Journal of Medical Microbiology ◽

10.1099/jmm.0.47749-0 ◽

2008 ◽

Vol 57 (5) ◽

pp. 626-635 ◽

Cited By ~ 16

Author(s):

Regianne Umeko Kamiya ◽

José Francisco Höfling ◽

Reginaldo Bruno Gonçalves

Keyword(s):

Streptococcus Mutans ◽

Staphylococcus Epidermidis ◽

High Frequency ◽

Phenotypic Diversity ◽

Genetic Determinants ◽

Rt Pcr ◽

Expression Of Genes ◽

Genes Encoding ◽

Spearman Correlation Test ◽

Expression Frequency

The aim of this study was to analyse the frequency and expression of biosynthesis genes in 47 Streptococcus mutans isolates with different mutacin-producing phenotypes. Detection of the frequency and expression of genes encoding mutacin types I, II, III and IV were carried out by PCR and semi-quantitative RT-PCR, respectively, using primers specific for each type of biosynthesis gene. In addition, a further eight genes encoding putative bacteriocins, designated bsm 283, bsm 299, bsm 423, bsm 1889c, bsm 1892c, bsm 1896, bsm 1906c and bsm 1914, were also screened. There was a high phenotypic diversity; some Streptococcus mutans isolates presented broad antimicrobial spectra against other Streptococcus mutans clinical isolates, including bacteria resistant to common antibiotics, as well as Staphylococcus aureus, Staphylococcus epidermidis, Enterococcus faecalis and Streptococcus pyogenes. The expression frequency of the bsm gene was higher than that of the previously characterized mutacins (I–IV).
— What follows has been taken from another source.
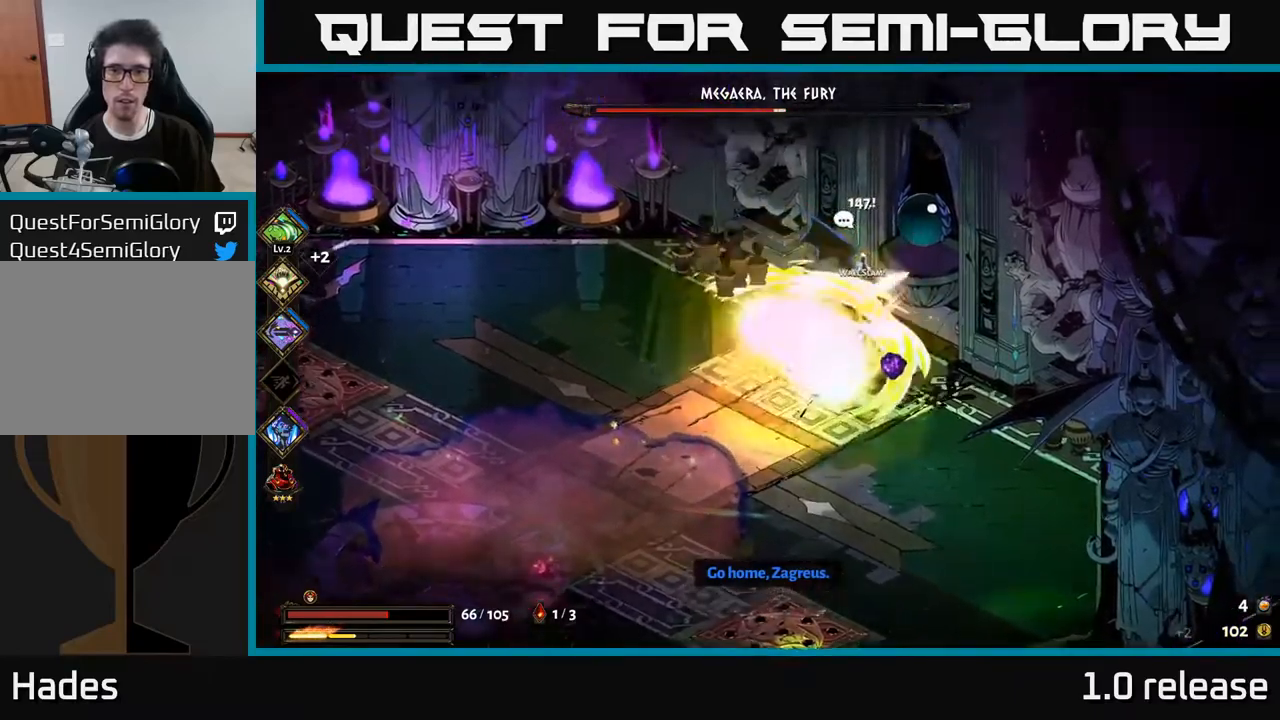
{"buttons": ["X"], "left_stick": "down-right", "right_stick": "center", "events": [[50, "X", "up"], [117, "X", "down"], [133, "left_stick", "center"], [217, "X", "up"], [267, "left_stick", "down"], [317, "X", "down"], [400, "X", "up"], [417, "left_stick", "down-right"], [483, "X", "down"]]}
There was no positive correlation between the number of indicator strains inhibited (antimicrobial spectra) and the number of biosynthesis genes expressed (Spearman correlation test, r=−0.03, P>0.05). In conclusion, the high diversity of mutacin-producing phenotypes, associated with high frequency of expression of the biosynthesis genes screened, reveals a broad repertoire of genetic determinants encoding antimicrobial peptides that can act in different combinations.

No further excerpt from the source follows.